Communication is often inferenced as interpretation. For the proposed architecture, the interpretation is part of the Edge Device's user interaction. And Communication is the way device interacts with the system.

Cloud

This part of the architecture handles the internal essential operations such as Database Management, User Handling, File Storage, Device Monitoring as well as the service offerings such as Visualization.

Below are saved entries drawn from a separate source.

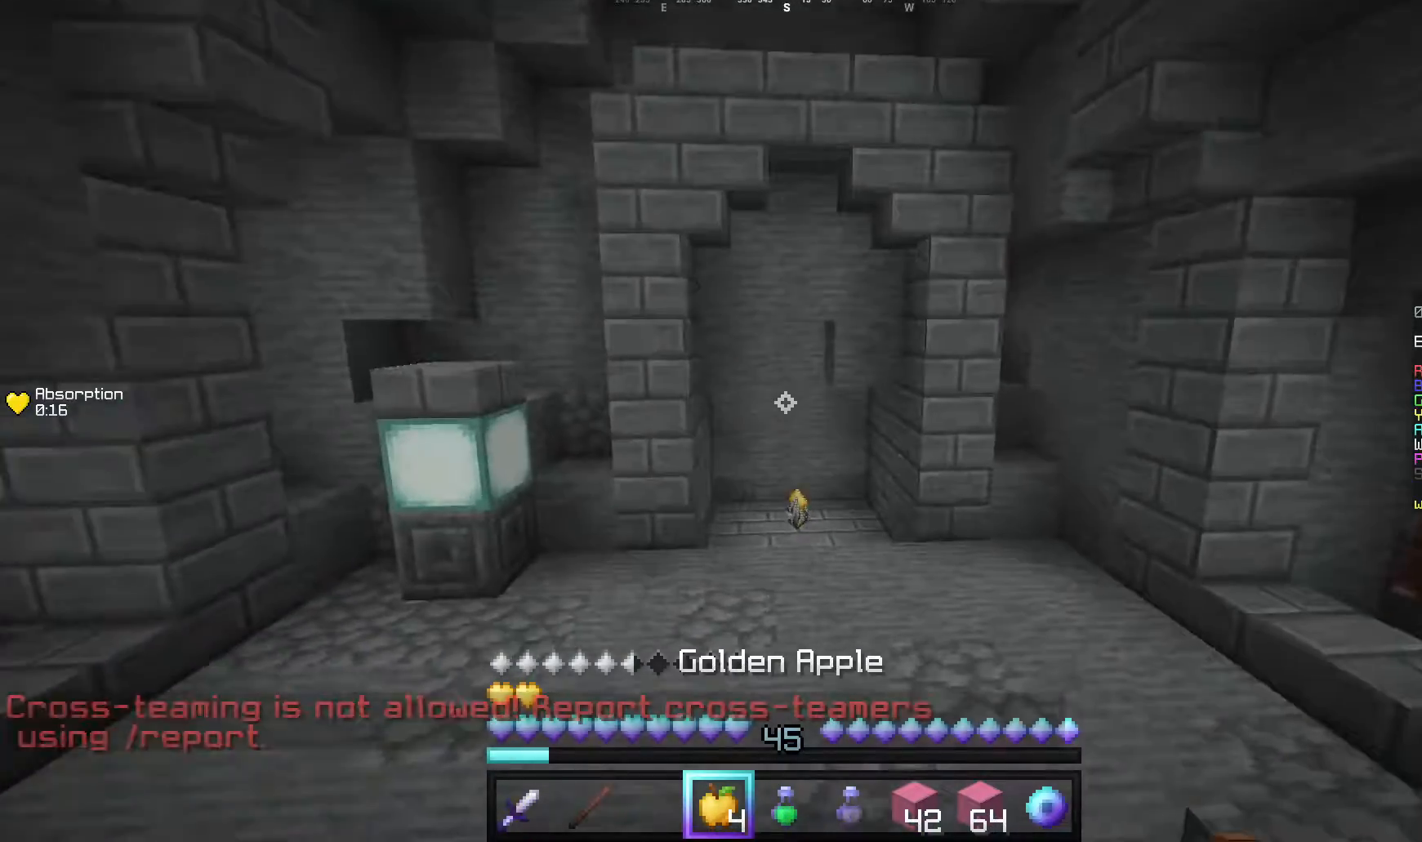
{"keys": ["a", "w"], "mouse": [], "events": [[500, "a", "down"]]}
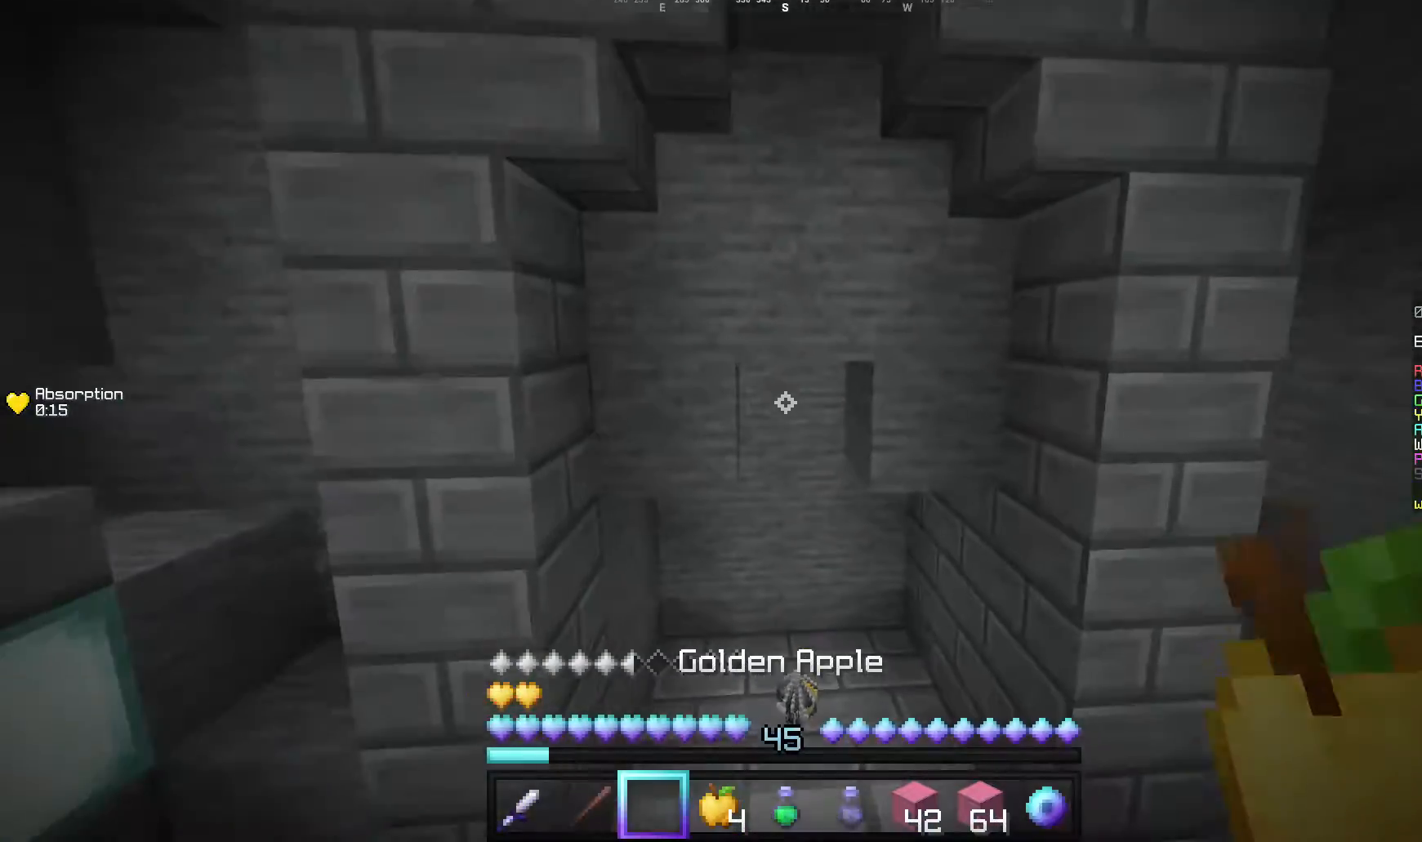
{"keys": ["d", "w"], "mouse": [], "events": [[380, "a", "up"], [420, "d", "down"]]}
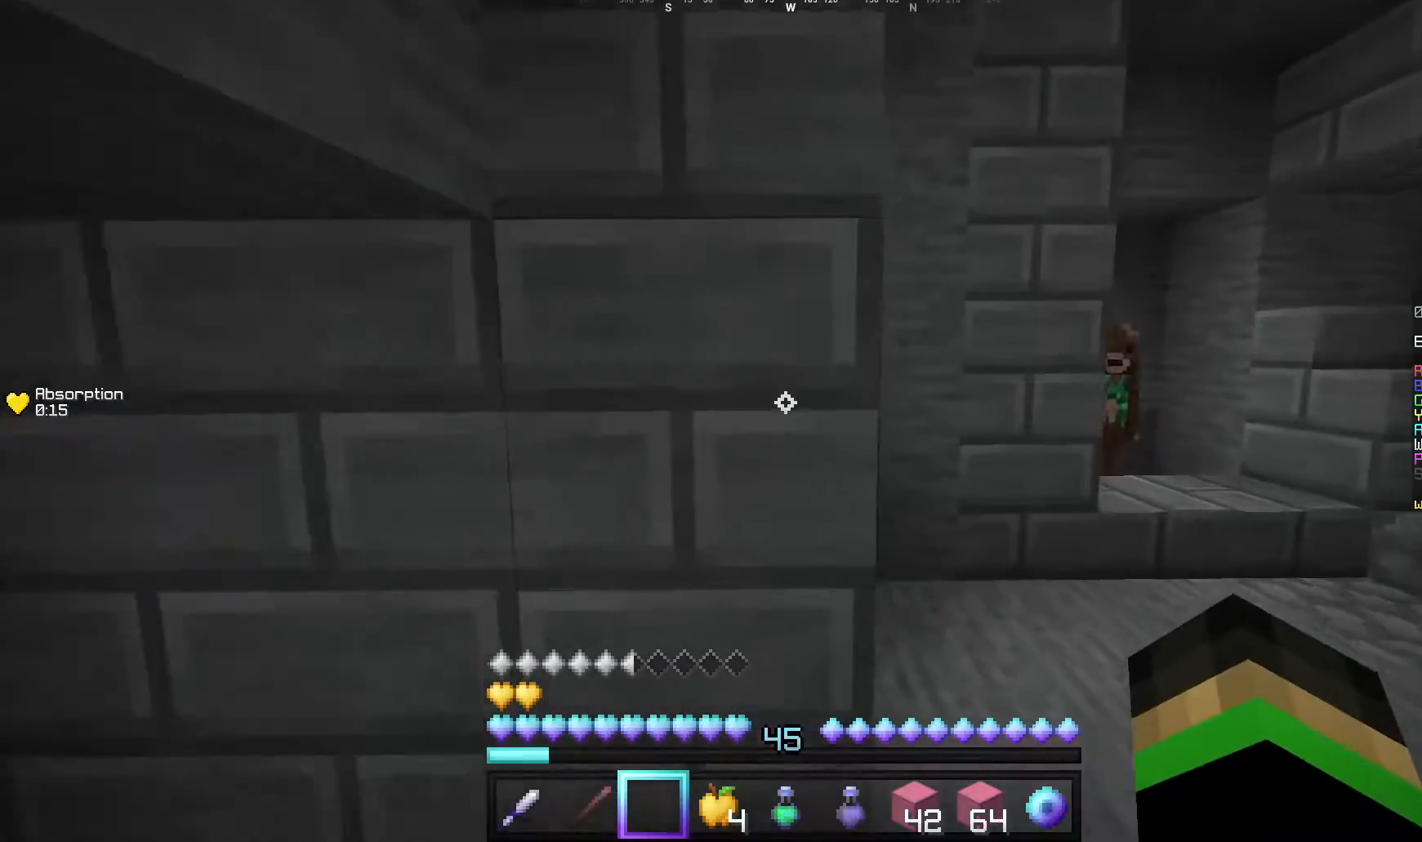
{"keys": ["d", "w"], "mouse": [], "events": []}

  • DB and User Management – To manage and Modify UserData and necessary Metadata
  • File Storage – Storage of System specific files such as weights, data, datasets, models etc.
  • Device Monitoring – To keep on the monitor processes for the deployed edge devices
  • Visualization – Providing graphical insights to the data as well as device alerts

LeanIX

Our AIoT Lab uses the tool - LeanIX that offers SaaS solutions to help IT architects, IT asset managers, business leaders, and DevOps teams achieve transparency and control over their enterprise architecture, SaaS, and microservices landscapes. The tool becomes important in maintaining the value stream of the project.

Milestones

First milestone

AIoT Lab Event with STACKIT

In cooperation with the company Mader GmbH and StackIT, a first prototype launched by our team at AIoT Lab. The requirements of robustness, reuse and fairness are in the foreground. These were defined together with Mader GmbH & Co. KG. Pneumatic systems are used in countless applications today. Any leak in a pneumatic system leads to increased operating costs and energy. According to the Mader company, Around 16 million kWh of energy is wasted per year and detecting such leaks as a saving potential around 50%. The solution approach piloted in the AIoT Lab thus contributes to significantly increasing both profitability and sustainability.